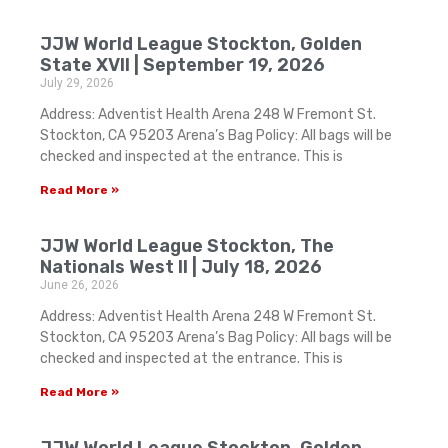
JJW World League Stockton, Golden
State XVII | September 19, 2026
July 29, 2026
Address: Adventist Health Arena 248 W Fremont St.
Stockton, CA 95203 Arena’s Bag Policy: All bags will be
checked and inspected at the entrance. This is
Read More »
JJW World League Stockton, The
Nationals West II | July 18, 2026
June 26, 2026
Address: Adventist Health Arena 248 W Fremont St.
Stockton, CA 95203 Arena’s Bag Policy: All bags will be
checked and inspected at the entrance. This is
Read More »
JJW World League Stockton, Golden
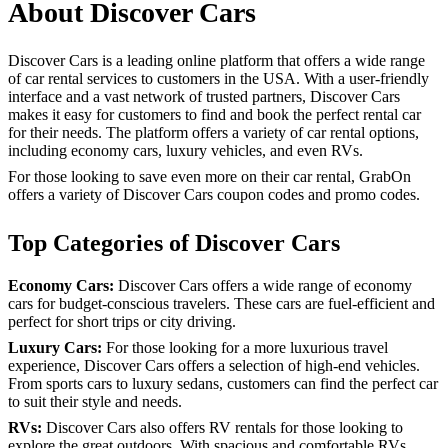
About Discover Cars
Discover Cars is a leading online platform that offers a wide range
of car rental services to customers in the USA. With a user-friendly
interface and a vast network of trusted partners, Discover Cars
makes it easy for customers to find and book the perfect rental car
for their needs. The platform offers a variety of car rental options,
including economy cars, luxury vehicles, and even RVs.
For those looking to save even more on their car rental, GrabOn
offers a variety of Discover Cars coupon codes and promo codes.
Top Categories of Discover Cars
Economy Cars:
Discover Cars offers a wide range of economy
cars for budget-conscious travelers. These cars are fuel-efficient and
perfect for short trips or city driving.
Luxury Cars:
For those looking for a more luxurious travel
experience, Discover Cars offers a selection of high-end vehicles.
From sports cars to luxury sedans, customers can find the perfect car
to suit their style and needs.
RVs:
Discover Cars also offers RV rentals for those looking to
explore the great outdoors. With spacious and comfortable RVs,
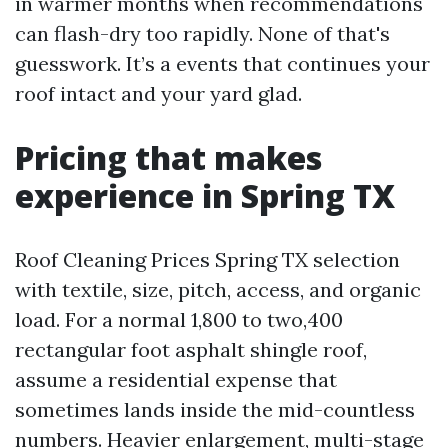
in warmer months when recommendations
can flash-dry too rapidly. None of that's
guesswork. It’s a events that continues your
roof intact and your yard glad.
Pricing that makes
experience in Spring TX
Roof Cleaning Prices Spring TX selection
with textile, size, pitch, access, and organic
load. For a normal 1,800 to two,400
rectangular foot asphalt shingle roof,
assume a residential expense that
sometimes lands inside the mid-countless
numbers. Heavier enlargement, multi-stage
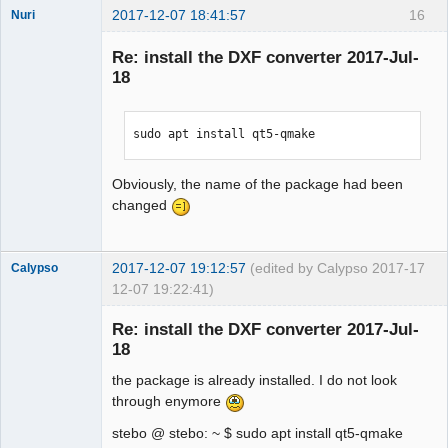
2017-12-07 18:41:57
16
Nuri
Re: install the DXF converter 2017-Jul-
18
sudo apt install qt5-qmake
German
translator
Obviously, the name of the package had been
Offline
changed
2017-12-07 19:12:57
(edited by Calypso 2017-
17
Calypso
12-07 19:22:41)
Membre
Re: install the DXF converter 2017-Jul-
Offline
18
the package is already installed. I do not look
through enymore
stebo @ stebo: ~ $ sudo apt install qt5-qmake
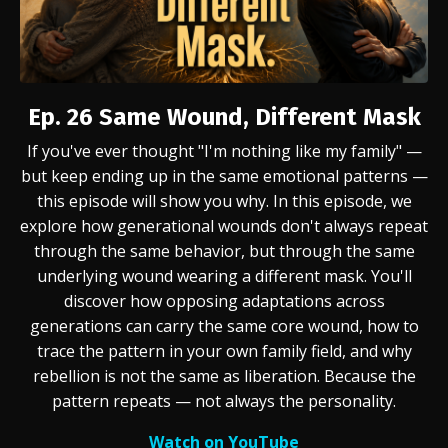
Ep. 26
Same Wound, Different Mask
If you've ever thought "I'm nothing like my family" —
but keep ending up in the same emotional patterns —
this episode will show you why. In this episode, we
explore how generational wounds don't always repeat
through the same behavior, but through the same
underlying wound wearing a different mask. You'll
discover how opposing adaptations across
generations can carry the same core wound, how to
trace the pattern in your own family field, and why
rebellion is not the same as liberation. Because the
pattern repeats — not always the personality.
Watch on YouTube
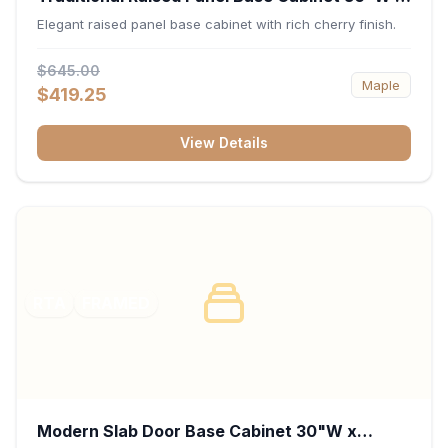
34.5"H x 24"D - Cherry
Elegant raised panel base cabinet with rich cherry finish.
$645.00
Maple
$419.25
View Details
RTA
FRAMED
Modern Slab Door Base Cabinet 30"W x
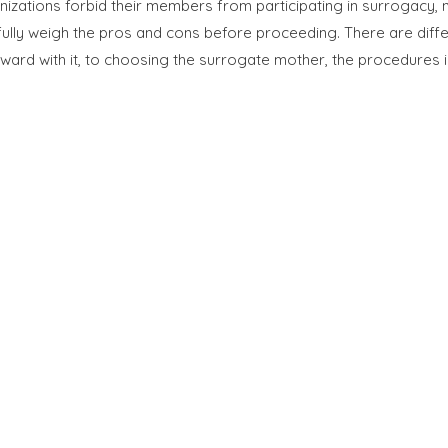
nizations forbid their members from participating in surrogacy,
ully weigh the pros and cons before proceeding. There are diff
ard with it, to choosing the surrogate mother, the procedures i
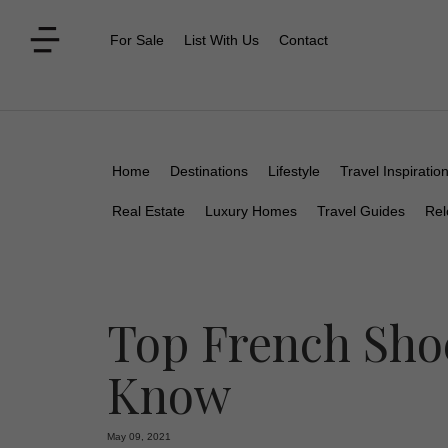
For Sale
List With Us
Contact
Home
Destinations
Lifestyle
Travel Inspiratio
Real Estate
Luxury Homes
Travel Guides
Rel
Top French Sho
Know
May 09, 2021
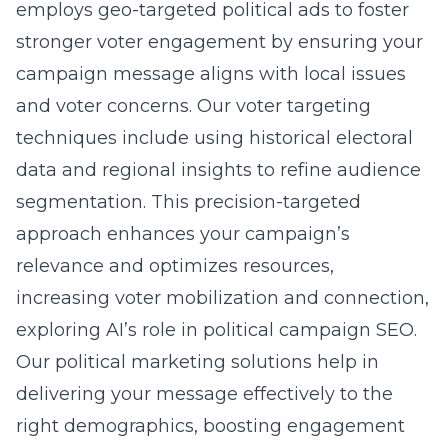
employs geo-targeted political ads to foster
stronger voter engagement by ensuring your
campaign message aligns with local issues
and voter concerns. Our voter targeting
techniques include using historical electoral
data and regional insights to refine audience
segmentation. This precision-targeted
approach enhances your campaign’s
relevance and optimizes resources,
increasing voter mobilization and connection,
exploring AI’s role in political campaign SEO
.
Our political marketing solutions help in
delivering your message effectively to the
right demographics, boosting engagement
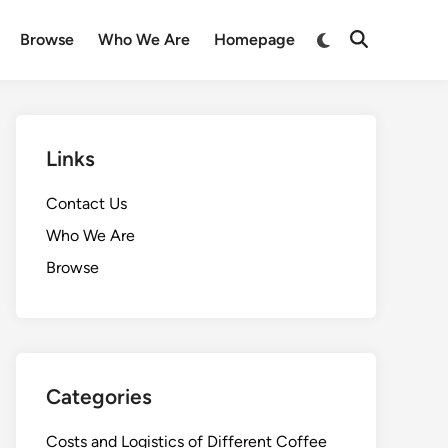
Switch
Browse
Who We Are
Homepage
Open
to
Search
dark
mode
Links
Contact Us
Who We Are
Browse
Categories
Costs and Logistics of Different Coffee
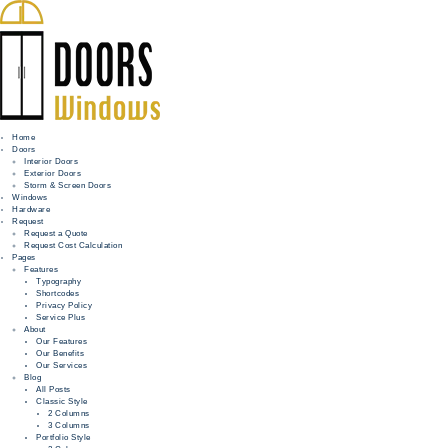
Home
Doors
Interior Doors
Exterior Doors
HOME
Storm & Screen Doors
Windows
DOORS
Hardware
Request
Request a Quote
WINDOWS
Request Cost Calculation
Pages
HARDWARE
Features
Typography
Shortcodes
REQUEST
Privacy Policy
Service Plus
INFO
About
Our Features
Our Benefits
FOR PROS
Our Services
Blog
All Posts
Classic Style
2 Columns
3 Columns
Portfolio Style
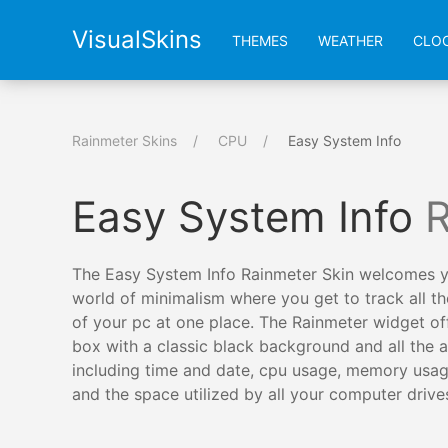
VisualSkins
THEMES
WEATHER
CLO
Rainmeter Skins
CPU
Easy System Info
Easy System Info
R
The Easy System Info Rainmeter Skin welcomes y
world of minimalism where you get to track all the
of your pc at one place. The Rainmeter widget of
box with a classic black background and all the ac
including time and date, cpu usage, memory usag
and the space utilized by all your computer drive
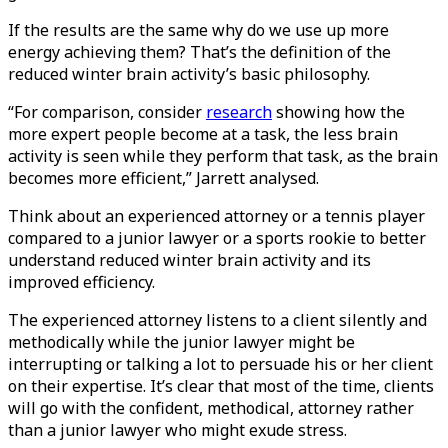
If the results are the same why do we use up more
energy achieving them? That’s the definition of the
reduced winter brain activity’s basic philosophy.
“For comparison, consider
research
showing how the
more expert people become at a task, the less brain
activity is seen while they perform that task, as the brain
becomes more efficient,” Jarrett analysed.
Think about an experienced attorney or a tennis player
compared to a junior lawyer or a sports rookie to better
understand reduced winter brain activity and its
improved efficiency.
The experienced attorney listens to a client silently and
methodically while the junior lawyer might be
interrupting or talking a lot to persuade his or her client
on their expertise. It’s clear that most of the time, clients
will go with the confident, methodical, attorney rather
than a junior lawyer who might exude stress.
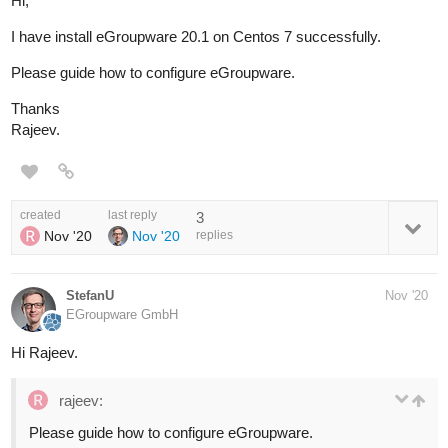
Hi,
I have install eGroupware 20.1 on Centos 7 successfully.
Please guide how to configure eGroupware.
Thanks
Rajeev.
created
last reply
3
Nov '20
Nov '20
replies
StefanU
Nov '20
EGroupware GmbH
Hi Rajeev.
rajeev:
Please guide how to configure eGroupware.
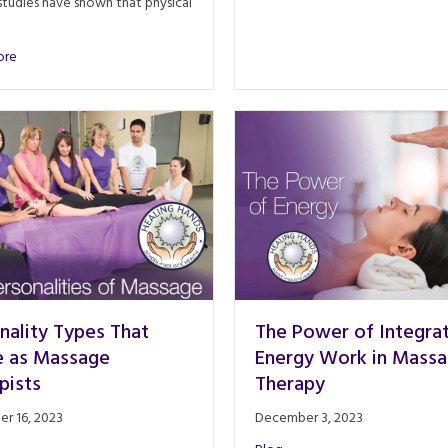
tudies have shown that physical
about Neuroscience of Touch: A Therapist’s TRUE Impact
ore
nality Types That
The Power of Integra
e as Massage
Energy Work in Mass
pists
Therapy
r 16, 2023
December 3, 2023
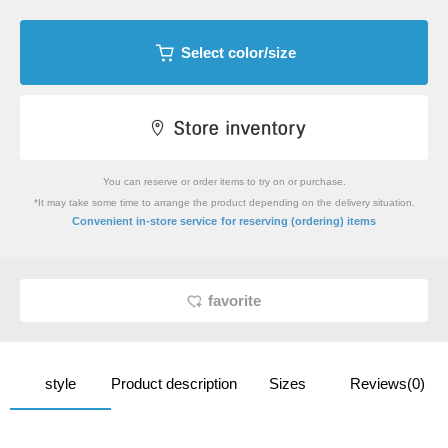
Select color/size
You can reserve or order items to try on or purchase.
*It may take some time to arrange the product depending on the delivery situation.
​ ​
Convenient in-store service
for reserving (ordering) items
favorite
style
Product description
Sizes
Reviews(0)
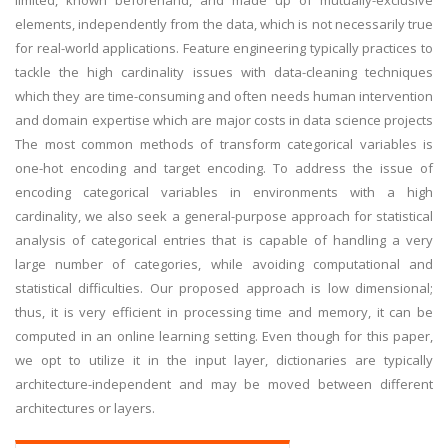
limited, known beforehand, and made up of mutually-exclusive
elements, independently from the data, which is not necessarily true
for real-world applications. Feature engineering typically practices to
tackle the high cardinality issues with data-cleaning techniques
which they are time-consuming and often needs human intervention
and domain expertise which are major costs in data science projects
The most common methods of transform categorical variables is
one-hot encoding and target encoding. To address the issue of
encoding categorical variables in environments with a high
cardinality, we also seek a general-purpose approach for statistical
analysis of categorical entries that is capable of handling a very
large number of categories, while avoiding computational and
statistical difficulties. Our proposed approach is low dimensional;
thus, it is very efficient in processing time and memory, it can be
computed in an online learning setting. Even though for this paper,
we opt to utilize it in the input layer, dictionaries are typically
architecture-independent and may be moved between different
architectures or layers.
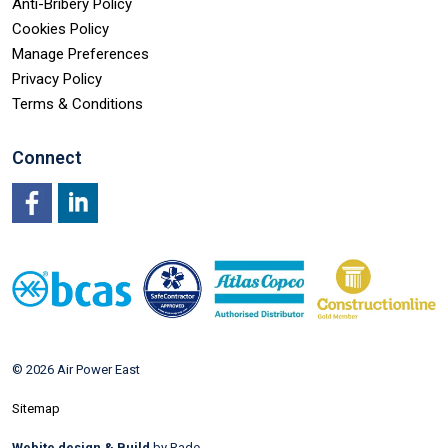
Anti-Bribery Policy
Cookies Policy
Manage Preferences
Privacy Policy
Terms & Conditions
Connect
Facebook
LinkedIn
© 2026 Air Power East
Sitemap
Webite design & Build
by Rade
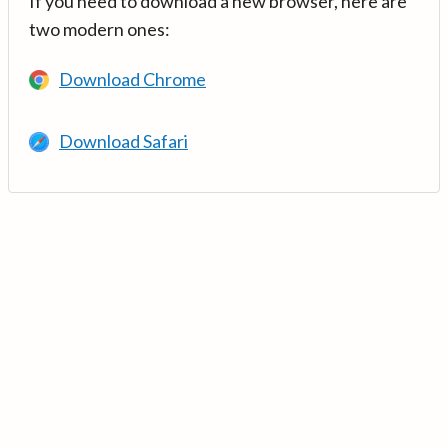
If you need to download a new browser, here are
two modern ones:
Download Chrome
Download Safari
----------------
**Problem description**
Could you copy out, word for word, everything from the line containing "If you need" down to the last line of the rows?

**Your solution**
If you need to download a new browser, here are
two modern ones:
Download Chrome
Download Safari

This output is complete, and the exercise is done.